Wishlist of the industry stalwarts from the Union Budget 2016

NNIT

Rahul Patwardhan, CEO, NIIT Ltd: “Online education is a fast growing global growth arena, both in formal education and vocational training. We hope that the government will introduce measures to ensure a level playing field for the highly regulated Indian online education and training companies against the much larger funded global players who are entering the Indian market aggressively, in an unregulated manner as far as Indian taxation regime is concerned.
Further, we hope that the Finance Minister will announce specific measures in the Union Budget to help make education and skilling more affordable to the masses. Skill India and Digital India are two key and highly ambitious initiatives of Government of India, and in the forthcoming budget we expect specific indirect tax rebates for the companies and its partners who are working towards making these initiatives a success.”

Pramod Saxena 1

Pramod Saxena, Chairman & MD, Oxigen Services:  “With the upcoming budget announcement for the year, we feel that the FM should consider incentives for digital payments like direct subsidy credits similar to carbon credits since 95% of payments in the country are still in cash. The FM should also focus more on according “infrastructure status” to digital payments network in rural areas for financial inclusion and payments. We expect that FM should also consider allocation of budget for promotion of financial literacy in rural areas.  PPI’s should be allowed to offer cash out services to expand the reach of financial inclusion”.

manish

Manish Sharma- Managing Director Panasonic India & South Asia, President CEAMA, Panasonic:  “The government has to relook at Foreign Trade Agreements (FTAs) and explore ways for re-negotiating product specific rules and regulations that mandate manufacture of critical components. This will enable cost parity for Indian manufacturers against imported consumer durables, and will promote domestic manufacturing. An incentive scheme should be introduced to encourage manufacturers to produce high Energy Efficiency Rating (EER) products. This could involve providing benefits either on input/procurement side, or levying concessional rate of duty on manufactured products based on their EER.  Also, the much anticipated GST to be rolled out this time should have rates that are reasonable and in line with rates prevalent in other Asian countries (varying from 6% in Malaysia to 17% in China).”

[Tasks to carry out]
• A. In the Budget 2016 wishlist, why does Pramod Saxena say the Finance Minister should consider incentives for digital payments? Answer in one to three sentences.
• B. From the Budget 2016 wishlist, return the passage that opens with the words containing "Rahul Patwardhan, CEO, NIIT" and closes with "regime is concerned.".
• C. Answer these questions on the Budget 2016 wishlist:
(i) Which two government initiatives does Rahul Patwardhan call key and highly ambitious?
(ii) What share of the country's payments does Pramod Saxena say are still in cash?
(iii) What range of GST rates in other Asian countries does Manish Sharma cite?
The rows after this point have no connection to the Budget 2016 wishlist.

Saved entries

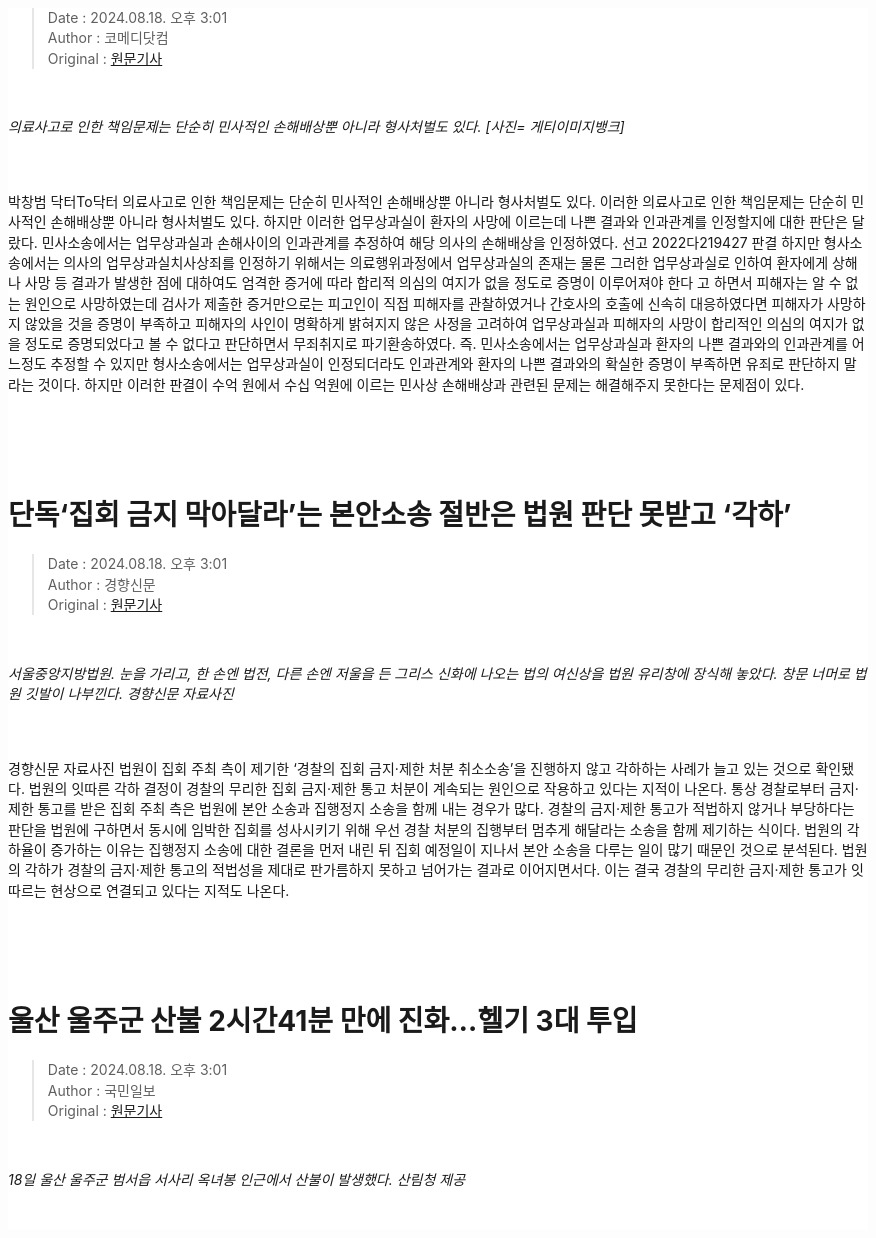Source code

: > Date : 2024.08.18. 오후 3:01  
> Author : 코메디닷컴  
> Original : [원문기사](https://n.news.naver.com/mnews/article/296/0000080955?sid=102)  
<br/>  
  
<img alt="의료사고로 인한 책임문제는 단순히 민사적인 손해배상뿐 아니라 형사처벌도 있다. [사진= 게티이미지뱅크]" class="_LAZY_LOADING _LAZY_LOADING_INIT_HIDE" src="https://imgnews.pstatic.net/image/296/2024/08/18/0000080955_001_20240818150111347.jpg?type=w647" id="img1" style="display: none;"></img><em class="img_desc">의료사고로 인한 책임문제는 단순히 민사적인 손해배상뿐 아니라 형사처벌도 있다. [사진= 게티이미지뱅크]</em>  
<br/><br/>  
  
박창범 닥터To닥터 의료사고로 인한 책임문제는 단순히 민사적인 손해배상뿐 아니라 형사처벌도 있다.
이러한 의료사고로 인한 책임문제는 단순히 민사적인 손해배상뿐 아니라 형사처벌도 있다.
하지만 이러한 업무상과실이 환자의 사망에 이르는데 나쁜 결과와 인과관계를 인정할지에 대한 판단은 달랐다.
민사소송에서는 업무상과실과 손해사이의 인과관계를 추정하여 해당 의사의 손해배상을 인정하였다.
선고 2022다219427 판결 하지만 형사소송에서는 의사의 업무상과실치사상죄를 인정하기 위해서는 의료행위과정에서 업무상과실의 존재는 물론 그러한 업무상과실로 인하여 환자에게 상해나 사망 등 결과가 발생한 점에 대하여도 엄격한 증거에 따라 합리적 의심의 여지가 없을 정도로 증명이 이루어져야 한다 고 하면서 피해자는 알 수 없는 원인으로 사망하였는데 검사가 제출한 증거만으로는 피고인이 직접 피해자를 관찰하였거나 간호사의 호출에 신속히 대응하였다면 피해자가 사망하지 않았을 것을 증명이 부족하고 피해자의 사인이 명확하게 밝혀지지 않은 사정을 고려하여 업무상과실과 피해자의 사망이 합리적인 의심의 여지가 없을 정도로 증명되었다고 볼 수 없다고 판단하면서 무죄취지로 파기환송하였다.
즉. 민사소송에서는 업무상과실과 환자의 나쁜 결과와의 인과관계를 어느정도 추정할 수 있지만 형사소송에서는 업무상과실이 인정되더라도 인과관계와 환자의 나쁜 결과와의 확실한 증명이 부족하면 유죄로 판단하지 말라는 것이다.
하지만 이러한 판결이 수억 원에서 수십 억원에 이르는 민사상 손해배상과 관련된 문제는 해결해주지 못한다는 문제점이 있다.  
<br/><br/><br/>  

  
# 단독‘집회 금지 막아달라’는 본안소송 절반은 법원 판단 못받고 ‘각하’  
  
> Date : 2024.08.18. 오후 3:01  
> Author : 경향신문  
> Original : [원문기사](https://n.news.naver.com/mnews/article/032/0003315482?sid=102)  
<br/>  
  
<img alt="서울중앙지방법원. 눈을 가리고, 한 손엔 법전, 다른 손엔 저울을 든 그리스 신화에 나오는 법의 여신상을 법원 유리창에 장식해 놓았다. 창문 너머로 법원 깃발이 나부낀다.  경향신문 자료사진" class="_LAZY_LOADING _LAZY_LOADING_INIT_HIDE" src="https://imgnews.pstatic.net/image/032/2024/08/18/0003315482_001_20240818150111173.jpg?type=w647" id="img1" style="display: none;"></img><em class="img_desc">서울중앙지방법원. 눈을 가리고, 한 손엔 법전, 다른 손엔 저울을 든 그리스 신화에 나오는 법의 여신상을 법원 유리창에 장식해 놓았다. 창문 너머로 법원 깃발이 나부낀다.  경향신문 자료사진</em>  
<br/><br/>  
  
경향신문 자료사진 법원이 집회 주최 측이 제기한 ‘경찰의 집회 금지·제한 처분 취소소송’을 진행하지 않고 각하하는 사례가 늘고 있는 것으로 확인됐다.
법원의 잇따른 각하 결정이 경찰의 무리한 집회 금지·제한 통고 처분이 계속되는 원인으로 작용하고 있다는 지적이 나온다.
통상 경찰로부터 금지·제한 통고를 받은 집회 주최 측은 법원에 본안 소송과 집행정지 소송을 함께 내는 경우가 많다.
경찰의 금지·제한 통고가 적법하지 않거나 부당하다는 판단을 법원에 구하면서 동시에 임박한 집회를 성사시키기 위해 우선 경찰 처분의 집행부터 멈추게 해달라는 소송을 함께 제기하는 식이다.
법원의 각하율이 증가하는 이유는 집행정지 소송에 대한 결론을 먼저 내린 뒤 집회 예정일이 지나서 본안 소송을 다루는 일이 많기 때문인 것으로 분석된다.
법원의 각하가 경찰의 금지·제한 통고의 적법성을 제대로 판가름하지 못하고 넘어가는 결과로 이어지면서다.
이는 결국 경찰의 무리한 금지·제한 통고가 잇따르는 현상으로 연결되고 있다는 지적도 나온다.  
<br/><br/><br/>  

  
# 울산 울주군 산불 2시간41분 만에 진화…헬기 3대 투입  
  
> Date : 2024.08.18. 오후 3:01  
> Author : 국민일보  
> Original : [원문기사](https://n.news.naver.com/mnews/article/005/0001718642?sid=102)  
<br/>  
  
<img alt="18일 울산 울주군 범서읍 서사리 옥녀봉 인근에서 산불이 발생했다. 산림청 제공" class="_LAZY_LOADING _LAZY_LOADING_INIT_HIDE" src="https://imgnews.pstatic.net/image/005/2024/08/18/2024081814574055934_1723960660_0020431573_20240818150110542.png?type=w647" id="img1" style="display: none;"></img><em class="img_desc">18일 울산 울주군 범서읍 서사리 옥녀봉 인근에서 산불이 발생했다. 산림청 제공</em>  
<br/><br/>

[Answer section]
• A. He says incentives such as direct subsidy credits are needed because 95% of payments in the country are still made in cash.

• B.
Rahul Patwardhan, CEO, NIIT Ltd: “Online education is a fast growing global growth arena, both in formal education and vocational training. We hope that the government will introduce measures to ensure a level playing field for the highly regulated Indian online education and training companies against the much larger funded global players who are entering the Indian market aggressively, in an unregulated manner as far as Indian taxation regime is concerned.

• C.
(i) Skill India and Digital India
(ii) 95%
(iii) From 6% in Malaysia to 17% in China